**Estratto selezionato:**
>>

Non sarebbe la prima volta che i dissidenti hanno estrapolato la loro utopia dall’infrastruttura dell’ordine dominante. Ricordiamo l’entusiasmo che Karl Marx e Ayn Rand condivisero per le ferrovie! Al contrario, crediamo che la tecnologia prodotta dalla competizione capitalista tenda a incarnarsi e a imporre la sua logica; se desideriamo sfuggire a quest’ordine, non dovremmo mai dare per scontati i suoi strumenti. Quando usiamo gli strumenti, questi ci usano a loro volta.
Qui di seguito potete leggere il nostro tentativo di identificare l’ideologia integrata nella tecnologia digitale e di inquadrare alcune ipotesi su come interagire con essa.

<<

**Istruzioni del compito:** Riporta parola per parola l'intero estratto qui sopra sulla logica della tecnologia capitalista, senza alcuna modifica.

**Dati forniti:**
>>

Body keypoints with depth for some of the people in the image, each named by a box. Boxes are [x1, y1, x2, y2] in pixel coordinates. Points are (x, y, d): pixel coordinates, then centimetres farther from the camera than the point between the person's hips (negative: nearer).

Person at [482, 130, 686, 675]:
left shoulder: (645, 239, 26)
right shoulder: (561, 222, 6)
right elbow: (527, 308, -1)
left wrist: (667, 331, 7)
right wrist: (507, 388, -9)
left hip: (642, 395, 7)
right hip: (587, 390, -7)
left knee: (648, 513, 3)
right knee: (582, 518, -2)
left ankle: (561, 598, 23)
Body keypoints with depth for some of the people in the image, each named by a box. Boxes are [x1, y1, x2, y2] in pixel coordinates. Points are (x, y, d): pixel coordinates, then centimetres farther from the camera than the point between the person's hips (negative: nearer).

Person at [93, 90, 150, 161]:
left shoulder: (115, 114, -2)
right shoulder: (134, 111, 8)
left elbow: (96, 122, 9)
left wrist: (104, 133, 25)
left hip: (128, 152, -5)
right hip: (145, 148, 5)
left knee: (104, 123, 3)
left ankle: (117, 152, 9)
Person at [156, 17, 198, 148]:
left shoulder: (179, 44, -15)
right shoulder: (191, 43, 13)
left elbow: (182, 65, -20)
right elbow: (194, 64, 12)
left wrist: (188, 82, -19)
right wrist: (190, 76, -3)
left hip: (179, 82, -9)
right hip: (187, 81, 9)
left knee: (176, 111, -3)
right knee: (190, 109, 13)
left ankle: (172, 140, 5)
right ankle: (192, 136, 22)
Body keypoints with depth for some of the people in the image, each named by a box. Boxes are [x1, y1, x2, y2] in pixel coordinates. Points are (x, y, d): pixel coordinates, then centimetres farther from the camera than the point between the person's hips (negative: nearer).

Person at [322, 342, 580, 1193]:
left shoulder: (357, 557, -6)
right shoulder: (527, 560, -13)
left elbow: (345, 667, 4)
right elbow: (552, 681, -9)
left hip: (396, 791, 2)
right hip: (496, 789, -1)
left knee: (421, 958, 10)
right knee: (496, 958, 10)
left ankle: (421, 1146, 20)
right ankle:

<<

**La tua risposta:**
Non sarebbe la prima volta che i dissidenti hanno estrapolato la loro utopia dall’infrastruttura dell’ordine dominante. Ricordiamo l’entusiasmo che Karl Marx e Ayn Rand condivisero per le ferrovie! Al contrario, crediamo che la tecnologia prodotta dalla competizione capitalista tenda a incarnarsi e a imporre la sua logica; se desideriamo sfuggire a quest’ordine, non dovremmo mai dare per scontati i suoi strumenti. Quando usiamo gli strumenti, questi ci usano a loro volta.
Qui di seguito potete leggere il nostro tentativo di identificare l’ideologia integrata nella tecnologia digitale e di inquadrare alcune ipotesi su come interagire con essa.